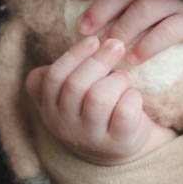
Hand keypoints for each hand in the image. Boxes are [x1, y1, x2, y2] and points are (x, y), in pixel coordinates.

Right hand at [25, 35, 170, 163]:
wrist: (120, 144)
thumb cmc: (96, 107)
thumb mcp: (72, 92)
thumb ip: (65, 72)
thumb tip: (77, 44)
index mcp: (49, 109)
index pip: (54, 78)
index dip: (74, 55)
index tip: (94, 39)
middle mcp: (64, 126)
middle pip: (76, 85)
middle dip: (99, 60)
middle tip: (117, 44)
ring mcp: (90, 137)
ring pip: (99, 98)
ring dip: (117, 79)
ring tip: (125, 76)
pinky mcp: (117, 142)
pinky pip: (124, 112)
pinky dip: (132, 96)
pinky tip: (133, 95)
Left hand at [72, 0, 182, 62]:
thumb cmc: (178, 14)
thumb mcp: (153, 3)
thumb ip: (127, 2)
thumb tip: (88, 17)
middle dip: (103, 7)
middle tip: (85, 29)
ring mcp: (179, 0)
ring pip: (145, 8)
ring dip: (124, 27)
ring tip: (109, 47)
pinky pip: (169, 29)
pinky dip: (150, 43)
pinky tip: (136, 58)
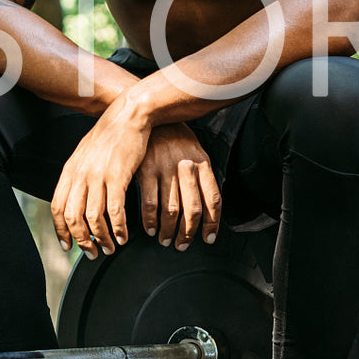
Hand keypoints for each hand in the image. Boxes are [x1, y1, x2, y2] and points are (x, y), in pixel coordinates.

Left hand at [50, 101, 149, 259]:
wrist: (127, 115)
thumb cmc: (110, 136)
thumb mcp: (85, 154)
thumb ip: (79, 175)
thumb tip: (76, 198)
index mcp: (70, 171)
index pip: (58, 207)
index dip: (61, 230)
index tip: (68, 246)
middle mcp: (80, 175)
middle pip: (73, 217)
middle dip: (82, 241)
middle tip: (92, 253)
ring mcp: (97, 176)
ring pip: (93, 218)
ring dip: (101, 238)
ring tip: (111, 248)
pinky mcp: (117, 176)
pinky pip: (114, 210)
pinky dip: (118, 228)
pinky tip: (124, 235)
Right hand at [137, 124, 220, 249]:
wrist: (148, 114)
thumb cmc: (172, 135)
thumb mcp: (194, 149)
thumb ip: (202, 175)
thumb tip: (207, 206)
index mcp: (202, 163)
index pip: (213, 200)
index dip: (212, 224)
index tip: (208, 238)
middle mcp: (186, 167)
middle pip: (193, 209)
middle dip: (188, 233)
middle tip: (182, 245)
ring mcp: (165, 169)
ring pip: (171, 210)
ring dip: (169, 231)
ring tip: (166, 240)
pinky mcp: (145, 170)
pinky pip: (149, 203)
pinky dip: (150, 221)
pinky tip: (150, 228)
---
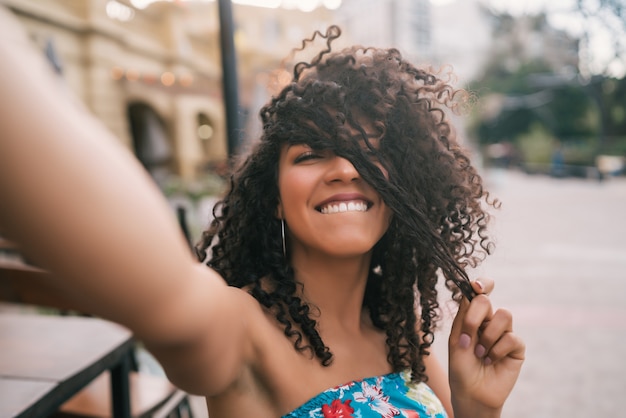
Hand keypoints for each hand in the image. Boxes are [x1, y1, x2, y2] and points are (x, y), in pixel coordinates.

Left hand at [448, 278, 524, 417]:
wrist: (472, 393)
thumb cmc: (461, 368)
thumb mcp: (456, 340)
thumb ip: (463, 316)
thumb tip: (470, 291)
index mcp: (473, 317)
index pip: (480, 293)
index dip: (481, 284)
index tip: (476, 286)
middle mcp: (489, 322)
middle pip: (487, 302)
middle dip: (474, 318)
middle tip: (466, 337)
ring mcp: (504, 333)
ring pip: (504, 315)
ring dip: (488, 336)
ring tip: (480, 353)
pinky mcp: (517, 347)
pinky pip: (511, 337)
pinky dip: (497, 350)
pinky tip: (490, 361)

§ WORK ORDER: In the listing above, find the line containing "pinky dip: (132, 96)" and the line containing "ring mcp: (97, 176)"; print those lines and every line between them exactly, leaving out pictures.

§ SOLUTION FOR THIS TASK:
pinky dip: (132, 96)
pinky tip: (133, 95)
Left hand at [72, 0, 182, 62]:
thumb cmc: (178, 14)
thumb mcp: (153, 3)
thumb ip: (127, 2)
thumb tip: (88, 17)
middle dip: (103, 7)
middle tip: (85, 29)
ring mcp: (179, 0)
ring pip: (145, 8)
ring dip: (124, 27)
ring tip: (109, 47)
pinky pip: (169, 29)
pinky dip: (150, 43)
pinky tip: (136, 58)
Hand keypoints for each hand in the image. Boxes are [x1, y1, x2, y2] and points are (x, y), in pixel coordinates.

Left hand at [50, 101, 149, 259]:
wrist: (127, 115)
thumb cmc: (110, 136)
thumb mcp: (85, 154)
thumb ip: (79, 175)
thumb tip: (76, 198)
index mcp: (70, 171)
index pip: (58, 207)
index dip: (61, 230)
index tip: (68, 246)
middle mcp: (80, 175)
middle pip: (73, 217)
middle dip: (82, 241)
middle tip: (92, 253)
ring mcp: (97, 176)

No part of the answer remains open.